START EXTRACTED MATERIAL
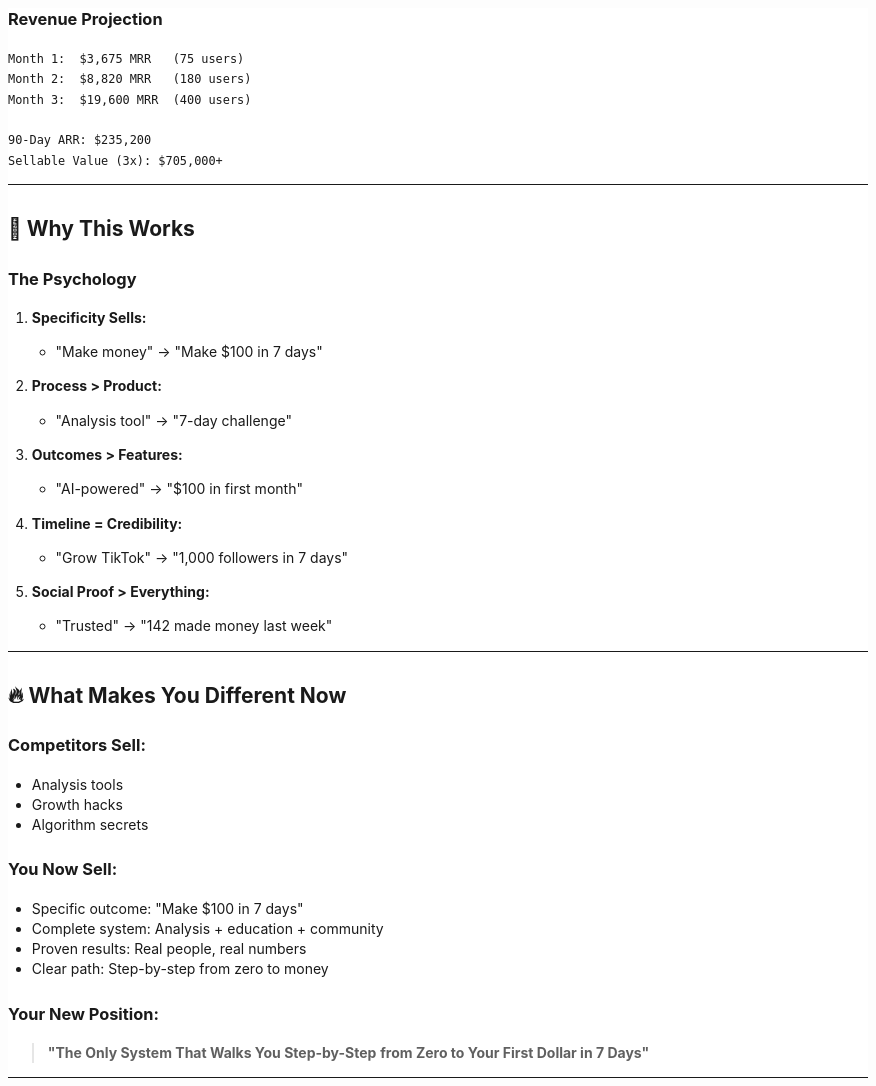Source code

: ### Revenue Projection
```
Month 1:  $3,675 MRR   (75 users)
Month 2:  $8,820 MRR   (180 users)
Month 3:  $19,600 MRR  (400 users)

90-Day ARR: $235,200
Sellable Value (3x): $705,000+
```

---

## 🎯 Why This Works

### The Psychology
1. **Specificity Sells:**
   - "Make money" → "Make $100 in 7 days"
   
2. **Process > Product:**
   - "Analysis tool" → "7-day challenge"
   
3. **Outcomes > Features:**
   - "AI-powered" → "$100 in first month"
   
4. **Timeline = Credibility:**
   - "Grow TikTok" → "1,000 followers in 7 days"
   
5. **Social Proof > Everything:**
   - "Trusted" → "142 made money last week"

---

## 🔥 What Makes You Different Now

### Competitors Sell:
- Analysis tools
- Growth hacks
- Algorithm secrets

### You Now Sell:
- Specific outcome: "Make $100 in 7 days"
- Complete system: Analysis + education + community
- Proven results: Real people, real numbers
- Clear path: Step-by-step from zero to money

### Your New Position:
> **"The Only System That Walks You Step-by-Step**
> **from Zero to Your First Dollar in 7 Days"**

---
END EXTRACTED MATERIAL
● **ASSIGNMENT**
Could you reproduce the lines above, from the one that holds "## 🎯 Why This Works" through the last, exactly as they stand?

● **REPLY TO THE TASK**
## 🎯 Why This Works

### The Psychology
1. **Specificity Sells:**
   - "Make money" → "Make $100 in 7 days"
   
2. **Process > Product:**
   - "Analysis tool" → "7-day challenge"
   
3. **Outcomes > Features:**
   - "AI-powered" → "$100 in first month"
   
4. **Timeline = Credibility:**
   - "Grow TikTok" → "1,000 followers in 7 days"
   
5. **Social Proof > Everything:**
   - "Trusted" → "142 made money last week"

---

## 🔥 What Makes You Different Now

### Competitors Sell:
- Analysis tools
- Growth hacks
- Algorithm secrets

### You Now Sell:
- Specific outcome: "Make $100 in 7 days"
- Complete system: Analysis + education + community
- Proven results: Real people, real numbers
- Clear path: Step-by-step from zero to money

### Your New Position:
> **"The Only System That Walks You Step-by-Step**
> **from Zero to Your First Dollar in 7 Days"**

---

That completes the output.